Pour pousser les choses plus loin encore, dans le premier exemple des singletons/jumeaux (clusters de taille 1 ou 2), l’estimation de moyenne du devenir des enfants prématurés par le modèle à effets mixtes est extrêmement proche de l’estimation que l’on obtient par la procédure suivante:

  1. Calculer la moyenne M1 et son erreur type dans le groupe des jumeaux prématurés (pour que l’erreur type ne soit pas biaisée, on commence par moyenner les deux jumeaux de chaque paire)
  2. Calculer la moyenne M2 et son erreur type dans le groupe des singletons prématurés
  3. Calculer la moyenne de M1 et M2 pondérée par l’inverse de la variance de M1 et de M2 (inverse du carré des erreurs types)

Sur de grands échantillons, la procédure du modèle à effets mixtes converge vers celle de la moyenne pondérée par l’inverse de la variance.
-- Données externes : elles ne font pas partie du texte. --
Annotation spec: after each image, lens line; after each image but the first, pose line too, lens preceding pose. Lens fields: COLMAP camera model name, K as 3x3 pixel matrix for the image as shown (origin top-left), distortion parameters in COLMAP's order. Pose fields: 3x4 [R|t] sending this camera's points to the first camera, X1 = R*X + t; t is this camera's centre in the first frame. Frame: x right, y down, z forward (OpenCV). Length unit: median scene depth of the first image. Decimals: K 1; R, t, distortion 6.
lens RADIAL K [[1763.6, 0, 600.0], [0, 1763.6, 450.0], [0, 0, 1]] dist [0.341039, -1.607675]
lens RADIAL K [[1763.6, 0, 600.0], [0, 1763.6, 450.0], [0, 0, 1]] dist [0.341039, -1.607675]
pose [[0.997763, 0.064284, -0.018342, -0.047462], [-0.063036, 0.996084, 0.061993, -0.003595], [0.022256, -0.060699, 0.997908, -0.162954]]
J’ai fait quelques simulations pour vérifier ma théorie, et on peut, en première intention, considérer les procédures comme équivalentes tant elles convergent vite.

On comprend alors l’intérêt du modèle à effets mixtes : cette pondération par l’inverse de la variance est la procédure la plus efficace statistiquement (faible variance de l’estimateur) pour faire la moyenne de M1 et M2 sous l’hypothèse que les deux moyennes de la population µ1 et µ2 sont identiques. C’est-à-dire que si la moyenne de la mesure d’un cluster est indépendante de la taille du cluster, la procédure du modèle à effets mixtes est équivalente aux autres procédures en moyenne, tout en étant plus précise statistiquement. Mais dès qu’on s’écarte de cette hypothèse, ça perd toute sa pertinence.
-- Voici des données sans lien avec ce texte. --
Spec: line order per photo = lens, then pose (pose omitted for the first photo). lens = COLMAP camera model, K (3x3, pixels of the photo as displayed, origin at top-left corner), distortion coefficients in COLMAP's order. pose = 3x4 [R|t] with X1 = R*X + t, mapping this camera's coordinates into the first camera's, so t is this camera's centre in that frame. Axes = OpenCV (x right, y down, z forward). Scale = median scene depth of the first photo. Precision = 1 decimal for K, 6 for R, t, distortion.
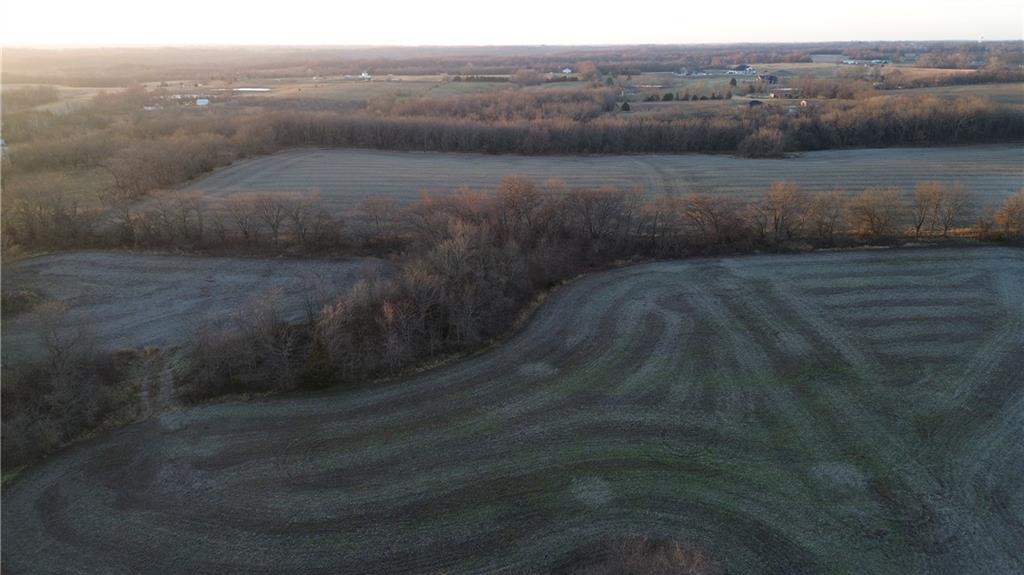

Pour aller plus loin : calculs d’incertitude

Jusqu’à maintenant, je n’ai pas parlé du problème de calcul des intervalles de confiance et petits p. Je me suis concentré sur l’espérance de l’estimateur ponctuel, c’est-à-dire, la statistique qui est vraiment estimée par le modèle. Je me suis concentré là-dessus, parce que je considère que c’est la clé du choix statistique. Malheureusement, je crains que le modèle à effets mixtes soit souvent utilisé en faisant le raisonnement foireux ci-dessous:

  1. La méthode de Student repose sur l’indépendance entre les observations
  2. À cause de la corrélation des mesures, Student sous-estime la variance et fournit une inférence biaisée
  3. Les modèles à effets mixtes prennent en compte cette corrélation et donc, fournissent une inférence non biaisée
  4. Donc je vais utiliser ces modèles magiques

La faille du raisonnement, c’est que la statistique du modèle à effets mixtes diffère de la statistique de moyenne simple qu’on voulait estimer. On infère sans biais, mais sur la mauvaise cible.
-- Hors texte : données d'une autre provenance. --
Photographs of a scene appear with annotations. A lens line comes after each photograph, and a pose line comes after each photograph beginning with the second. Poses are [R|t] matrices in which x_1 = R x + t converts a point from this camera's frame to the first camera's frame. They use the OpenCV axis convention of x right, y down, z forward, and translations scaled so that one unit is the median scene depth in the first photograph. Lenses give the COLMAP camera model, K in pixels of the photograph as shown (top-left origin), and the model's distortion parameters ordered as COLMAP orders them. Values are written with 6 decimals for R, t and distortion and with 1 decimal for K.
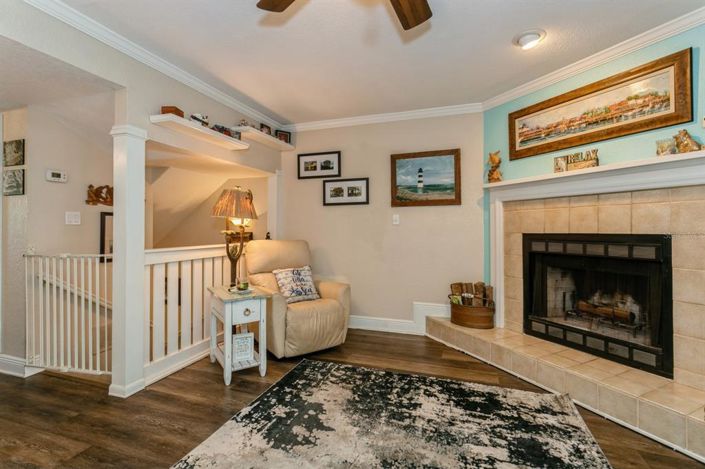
lens RADIAL K [[332.6, 0, 354.6], [0, 332.6, 229.0], [0, 0, 1]] dist [-0.001407, -0.000198]
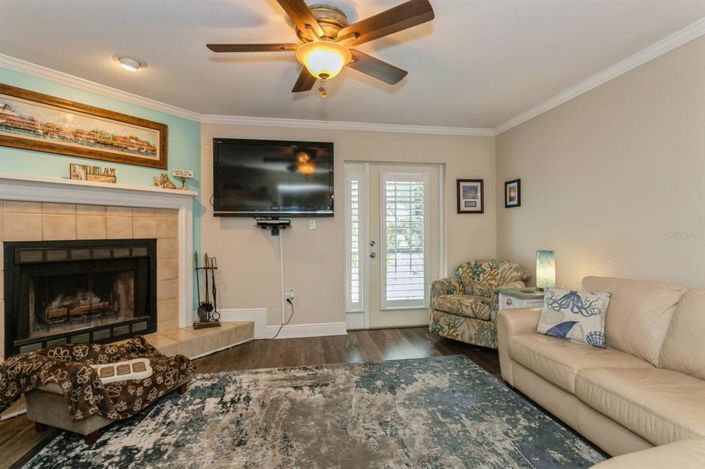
lens RADIAL K [[332.6, 0, 353.5], [0, 332.6, 234.1], [0, 0, 1]] dist [-0.001407, -0.000198]
pose [[-0.485569, -0.000929, 0.874198, -0.757202], [0.004446, 0.999984, 0.003533, -0.005350], [-0.874187, 0.005602, -0.485557, 0.848501]]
Les calculs d’incertitudes, sont un détail secondaire qu’on résout généralement assez simplement. D’abord, on peut faire du boostrap sur les clusters eux-mêmes. C’est une procédure extrêmement solide, adéquate notamment lorsque les corrélations intra-clusters sont extrêmement complexes. Par exemple, le modèle à effets mixtes à intercept seul fournira des résultats biaisés dans le second exemple (calendrier des symptômes) car il ne prendra pas en compte l’auto-corrélation intra-sujet, c’est-à-dire, le fait que deux jours successifs se ressemblent plus que deux jours distants. On peut aussi utiliser un estimateur sandwich sur un modèle linéaire général pondéré. Enfin, on peut estimer les variances dans les sous-groupes (pe. clusters de taille 1 et 2) puis utiliser les formules VAR(cX)=c²VAR(X) et VAR(X+Y) = VAR(X) + VAR(Y) + 2×COV(X,Y) pour calculer la variance de la moyenne des deux sous-groupes, correctement pondérée.

Conclusion

Je pense qu’au lieu de se concentrer sur des modèles, c’est-à-dire, un ensemble d’hyptohèses sur les processus de génération des données et la forme des relations, on devrait raisonner en termes de statistique : quelle valeur synthétique représente le mieux ce qui m’intéresse. Ce n’est qu’après avoir défini cette statistique que les problématiques d’échantillon fini doivent être considérés : rectification des biais d’estimateur ponctuel et calcul des incertitudes.

Il est parfois nécessaire de reposer sur des modèles, mais les conséquences de la violation des hypothèses sous-jacentes, qui est systématique, doit être connue afin de pouvoir interpréter correctement les résultats.